Matera is one of the oldest cities in the world. Its territory bears testimony to the uninterrupted presence of human settlements from the Paleolithic Age to the present day.
It represents an extraordinary page, written by mankind through its millennial history.
Matera is world famous for its historic quarters, “i Sassi”, which received the prestigious recognition as one of UNESCO’s World Heritage Sites, in 1993. It is the first site in Southern Italy to have achieved this. Matera seduces the soul with its unique rupestrian churches and hypogea, cave dwellings, noble townhouses, arches, balconies and the breath-taking views.
It is an historic and artistic ‘compendium’ of spaces carved out of the limestone.
Its history is complex and fascinating; a border city, a city of contrasts where diverse landscapes, civilizations and cultures have clashed and competed. It is a history that moves through the centuries, from the Rupestrian Civilization of Byzantine origin, to the advent of the Normans.
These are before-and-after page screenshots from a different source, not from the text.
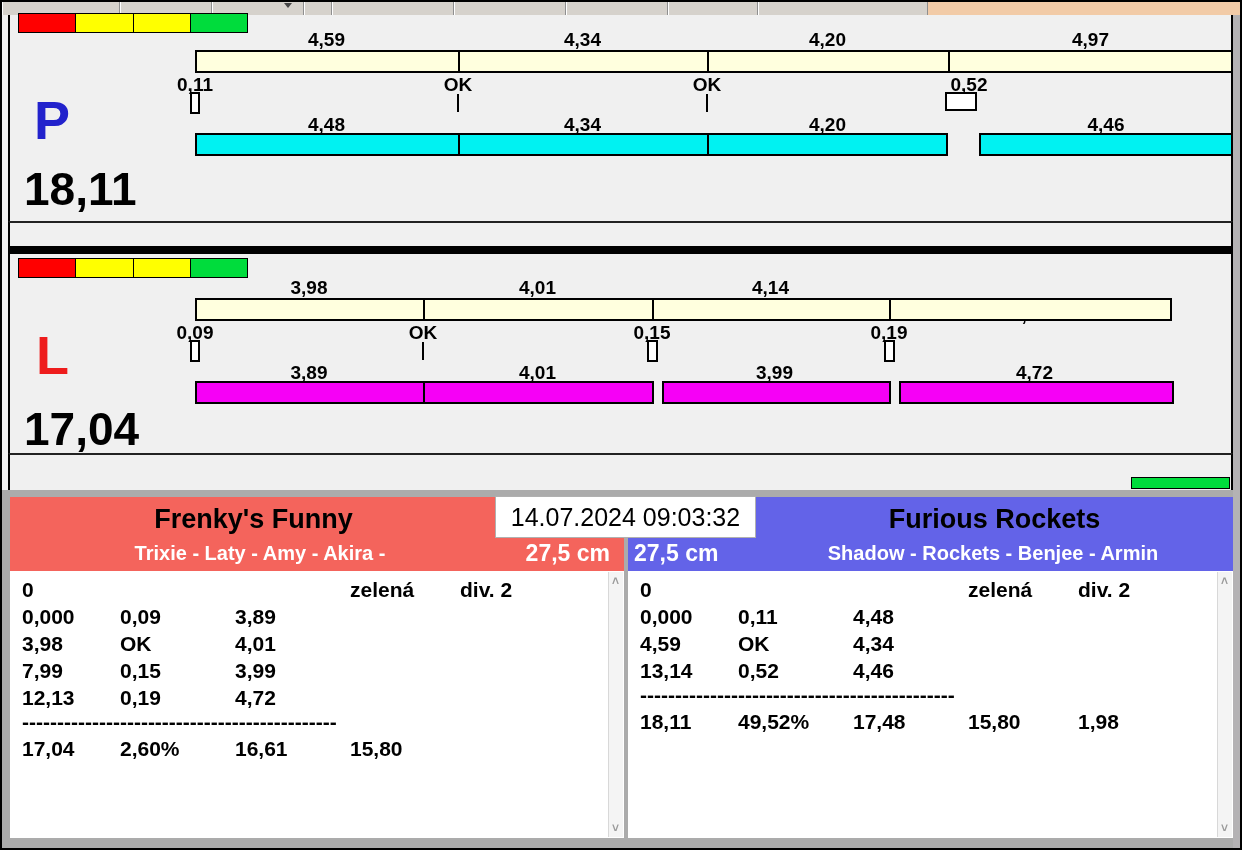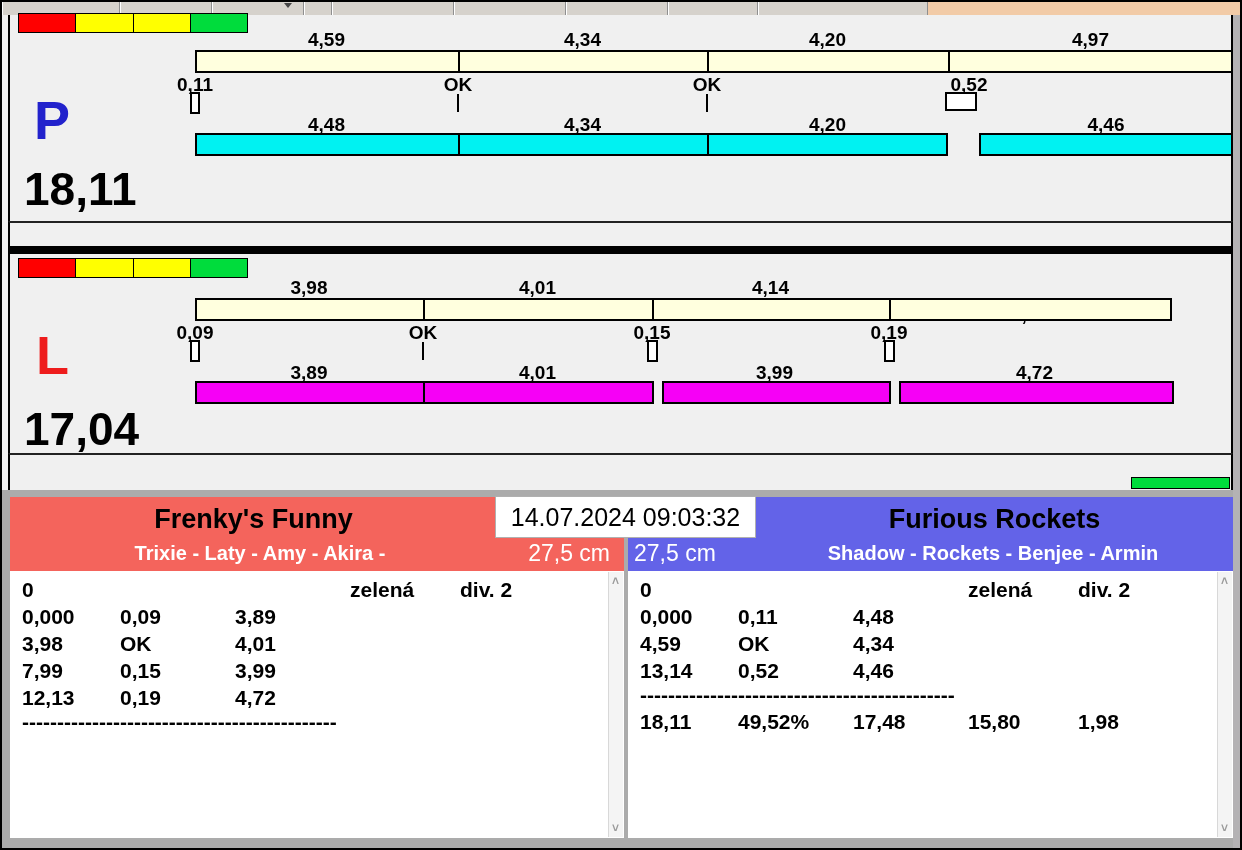--- a/index.html
+++ b/index.html
@@ -56,7 +56,7 @@
   .team-header { position:absolute; left:0; right:0; top:0; height:74px; }
   .team-title { position:absolute; top:0; height:41px; line-height:44px; font-size:27px; font-weight:bold; text-align:center; color:#000; white-space:nowrap; }
   .team-dogs { position:absolute; top:41px; height:33px; line-height:30px; font-size:20px; font-weight:bold; text-align:center; color:#fff; white-space:nowrap; }
-  .team-size { position:absolute; top:41px; height:17px; line-height:31px; font-size:23px; font-weight:normal; color:#fff; white-space:nowrap; }
+  .team-size { position:absolute; top:41px; height:17px; line-height:31px; font-size:23px; font-weight:bold; color:#fff; white-space:nowrap; }
   .team-body { position:absolute; left:0; right:0; top:74px; bottom:0; background:#fff; overflow:hidden; }
   .trow { height:27px; line-height:27px; white-space:nowrap; padding-left:12px; }
   .trow span { display:inline-block; font-weight:bold; font-size:21px; }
The attempts to subdue its rocky nature to the rules of the culture of the European towns have been never ending; the Romanesque style first, then the Renaissance, followed by the Baroque Style and so forth. The building activity of the last eight centuries has attempted to shape, but not quite tamed, the natural resistance of the indigenous rupestrian habitat. In doing so it has produced original architectures and urban accommodation styles of singular quality.